Could you retype every line of the data below, from the line containing "Pictured below: a watch, photographed" through the end of the data, both ends included, but leave out the pictures?

------ Extracted entries

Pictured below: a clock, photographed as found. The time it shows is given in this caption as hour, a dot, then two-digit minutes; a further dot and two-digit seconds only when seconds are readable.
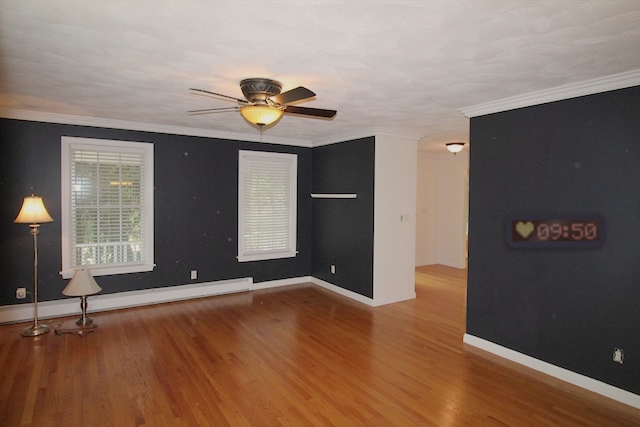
9.50
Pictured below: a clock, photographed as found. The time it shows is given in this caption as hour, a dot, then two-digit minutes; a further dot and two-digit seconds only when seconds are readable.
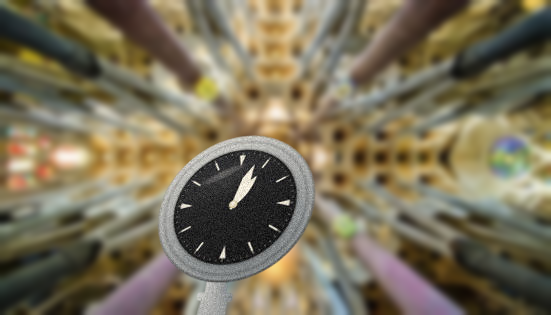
1.03
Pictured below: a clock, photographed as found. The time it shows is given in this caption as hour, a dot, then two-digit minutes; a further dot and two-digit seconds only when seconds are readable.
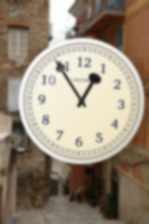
12.54
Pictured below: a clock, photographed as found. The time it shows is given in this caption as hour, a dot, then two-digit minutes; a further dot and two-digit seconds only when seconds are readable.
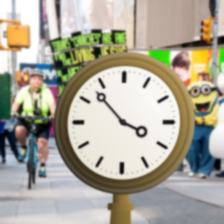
3.53
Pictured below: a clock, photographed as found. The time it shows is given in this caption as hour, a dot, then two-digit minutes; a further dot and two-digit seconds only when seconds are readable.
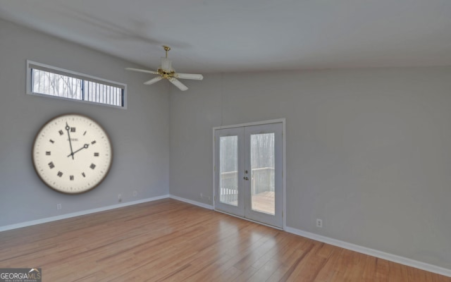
1.58
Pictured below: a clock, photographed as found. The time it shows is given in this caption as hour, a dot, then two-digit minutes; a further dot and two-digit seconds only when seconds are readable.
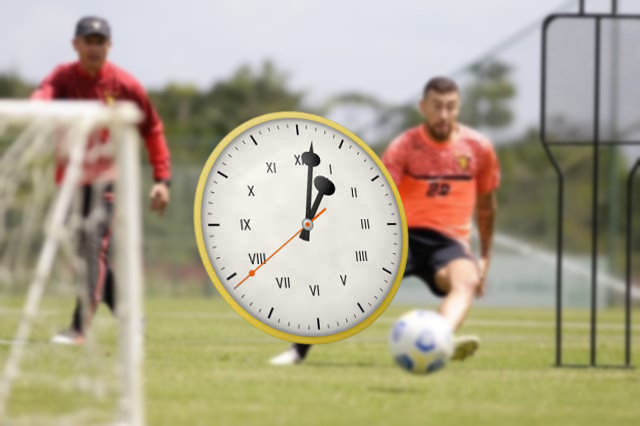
1.01.39
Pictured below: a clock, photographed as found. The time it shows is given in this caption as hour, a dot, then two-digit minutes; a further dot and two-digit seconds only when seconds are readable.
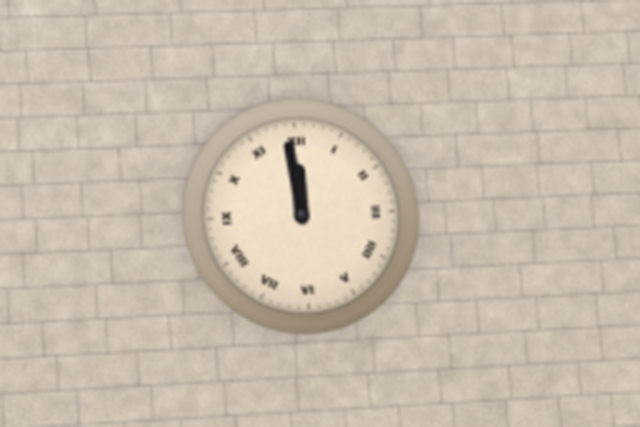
11.59
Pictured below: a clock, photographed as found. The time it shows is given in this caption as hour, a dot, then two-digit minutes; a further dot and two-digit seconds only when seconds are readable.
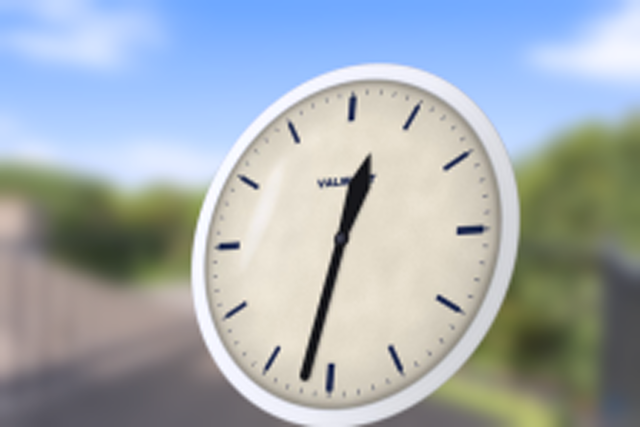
12.32
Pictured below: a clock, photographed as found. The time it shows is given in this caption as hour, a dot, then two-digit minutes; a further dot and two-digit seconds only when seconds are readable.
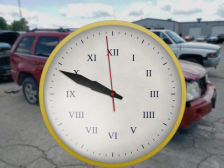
9.48.59
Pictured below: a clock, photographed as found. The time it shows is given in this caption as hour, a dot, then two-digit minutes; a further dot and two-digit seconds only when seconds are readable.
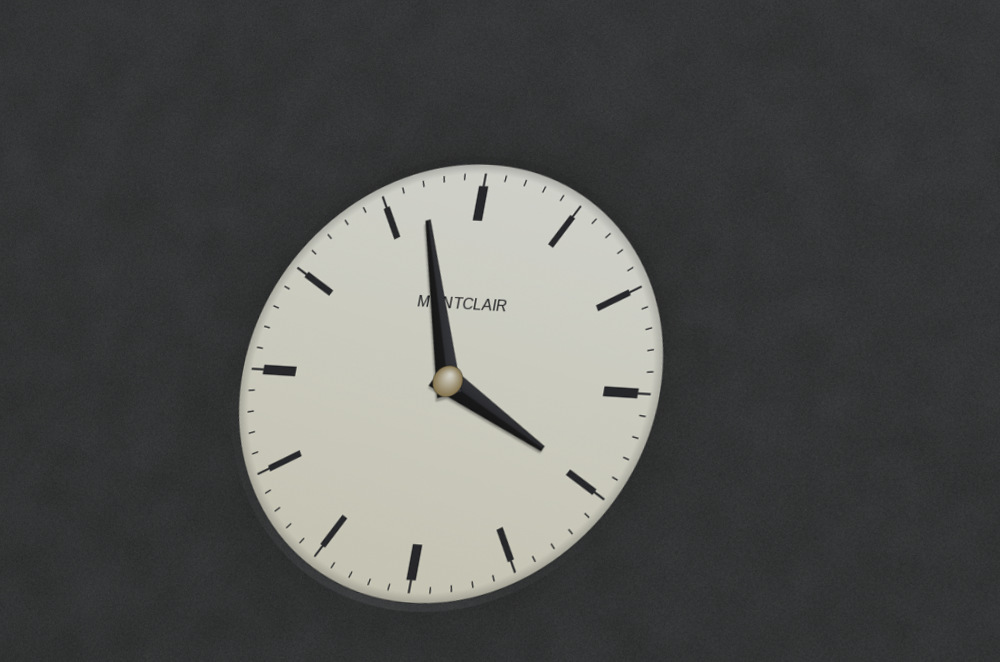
3.57
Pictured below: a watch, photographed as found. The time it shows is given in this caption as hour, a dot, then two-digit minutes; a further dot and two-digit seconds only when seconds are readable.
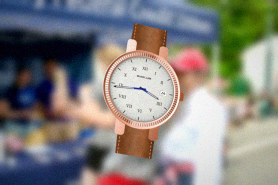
3.44
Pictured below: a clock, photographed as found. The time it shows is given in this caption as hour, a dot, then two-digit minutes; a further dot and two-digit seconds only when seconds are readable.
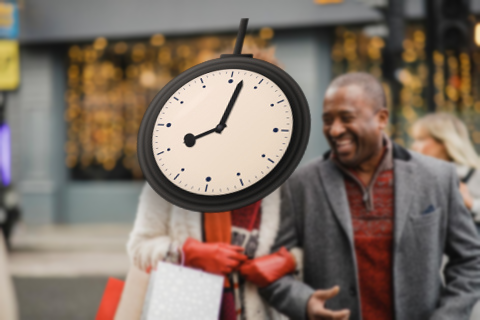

------------

> [Task response]:
Pictured below: a watch, photographed as found. The time it shows is given in this caption as hour, a dot, then two-digit minutes; a further dot and two-digit seconds only when seconds are readable.
3.44
Pictured below: a clock, photographed as found. The time it shows is given in this caption as hour, a dot, then two-digit minutes; a further dot and two-digit seconds only when seconds are readable.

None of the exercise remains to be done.